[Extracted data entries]

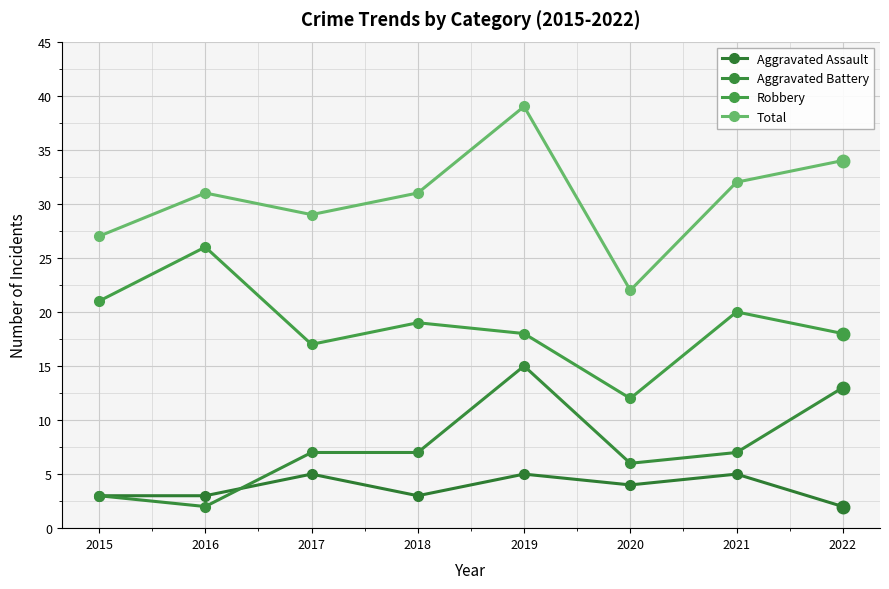

True or false: Robbery has a value of 10 at 2022.

False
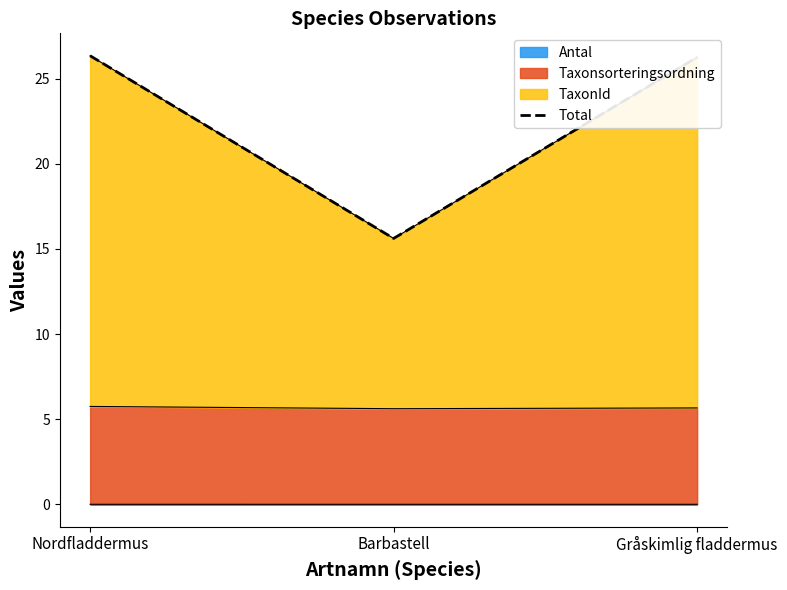

Which has a higher value, Nordfladdermus or Gråskimlig fladdermus?

Nordfladdermus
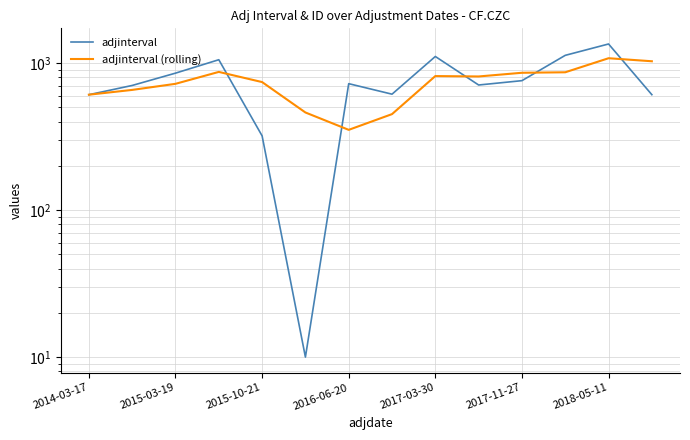

Reading left to right, transcribe all the data shown in this chart.

adjinterval: 610.0	705.0	855.0	1055.0	320.0	10.0	725.0	615.0	1110.0	710.0	760.0	1130.0	1350.0	610.0
adjinterval (rolling): 610.0	657.5	723.3	871.7	743.3	461.7	351.7	450.0	816.7	811.7	860.0	866.7	1080.0	1030.0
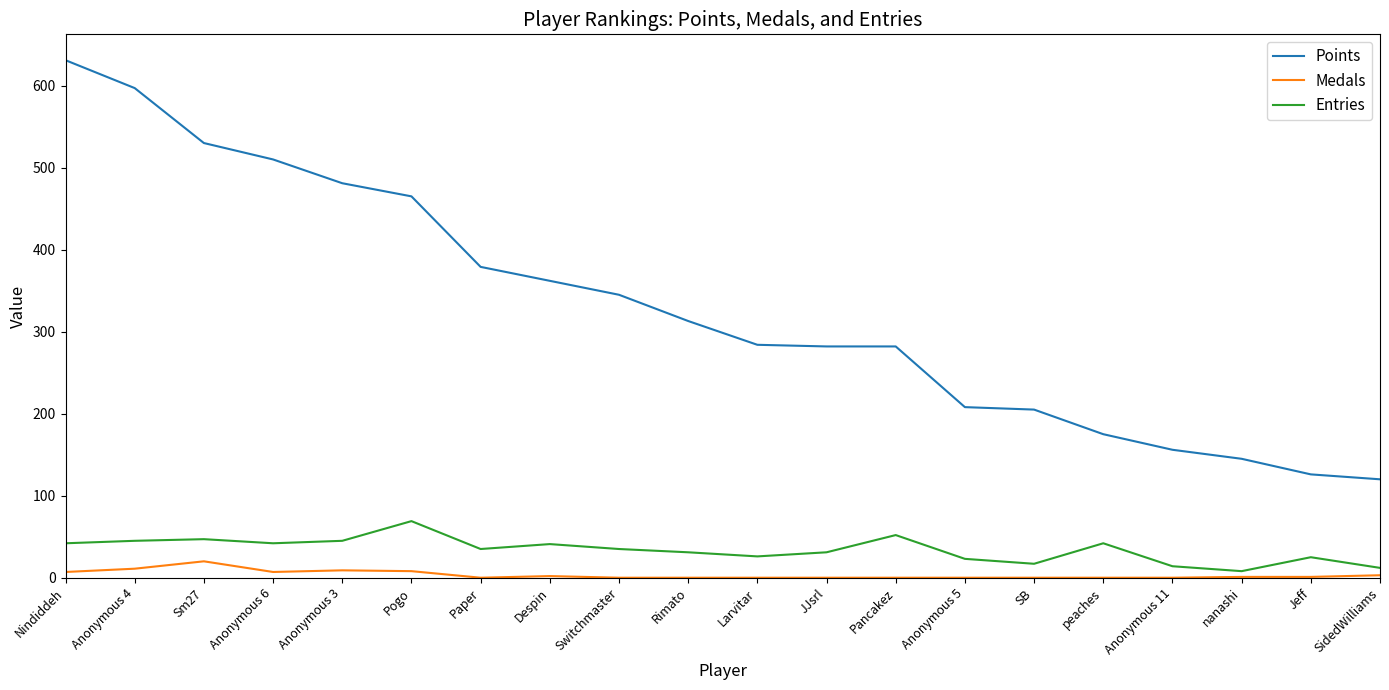

What value does the Medals series have at Anonymous 4, to the nearest 10?

10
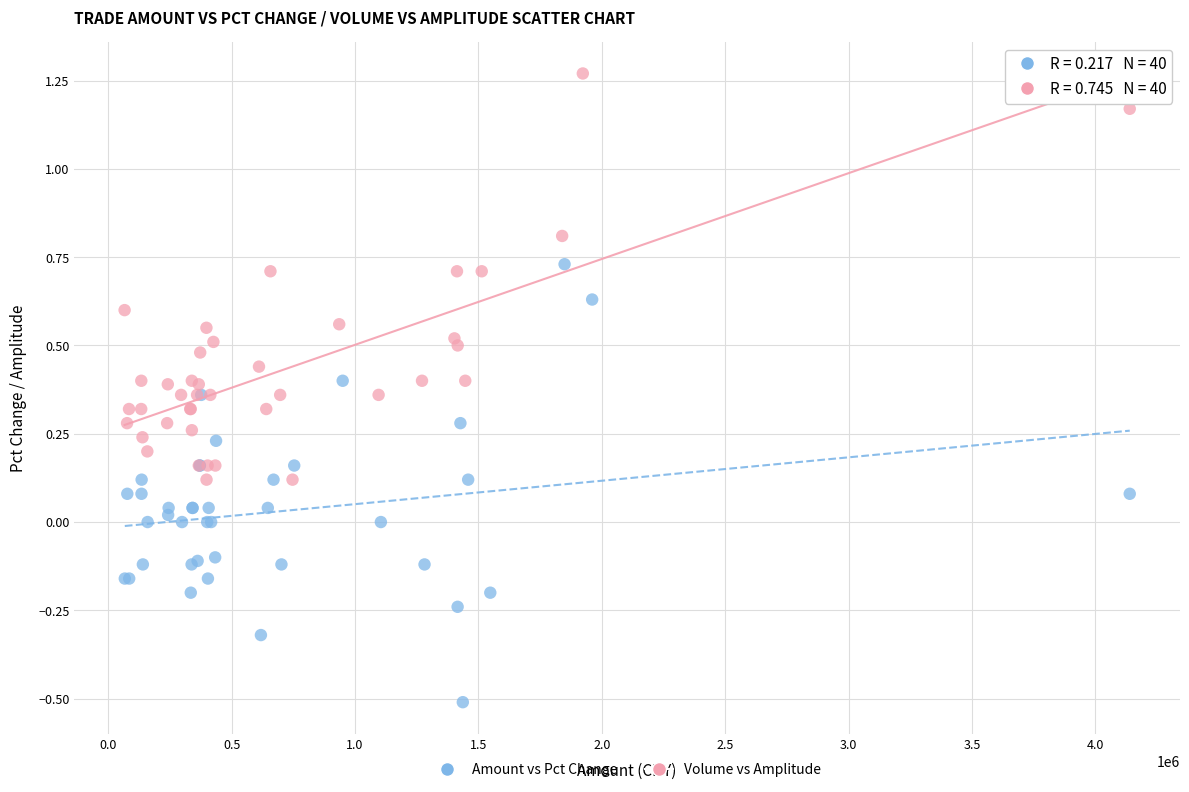

Which series has the widest spread of Y values?

Amount vs Pct Change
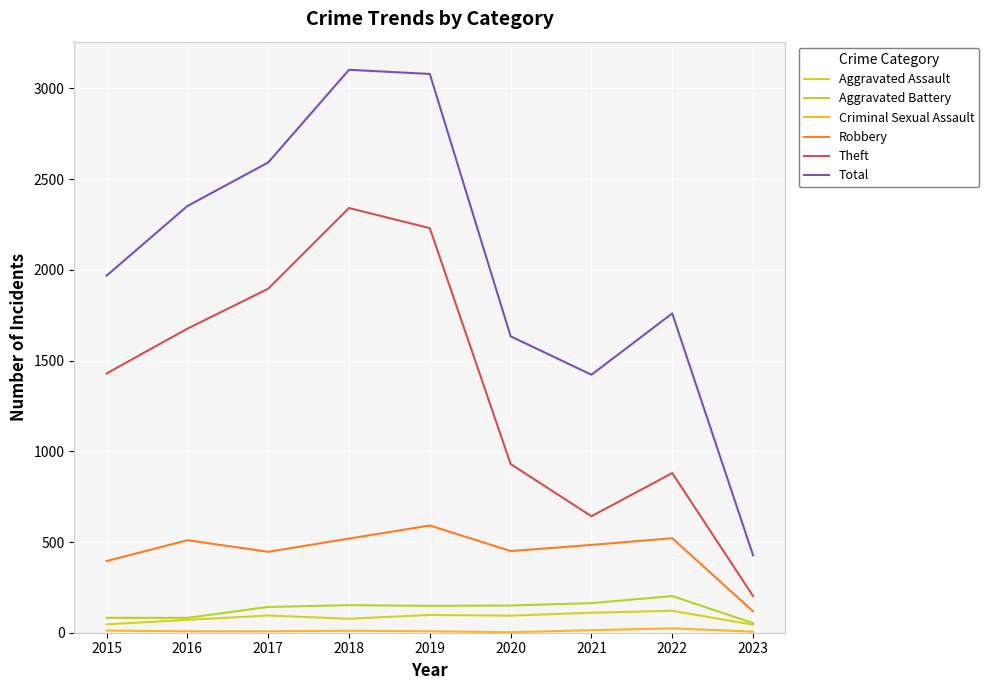

Which category has the highest value in the Robbery series?

2019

◆ HOW TO COMPLETE THIS TASK ◆
Collect every line of the items above that contains the string "series", treating uppercase and lowercase letters as different.

◆ ANSWER TO THE PROBLEM ◆
What value does the Medals series have at Anonymous 4, to the nearest 10?
Which series has the widest spread of Y values?
Which category has the highest value in the Robbery series?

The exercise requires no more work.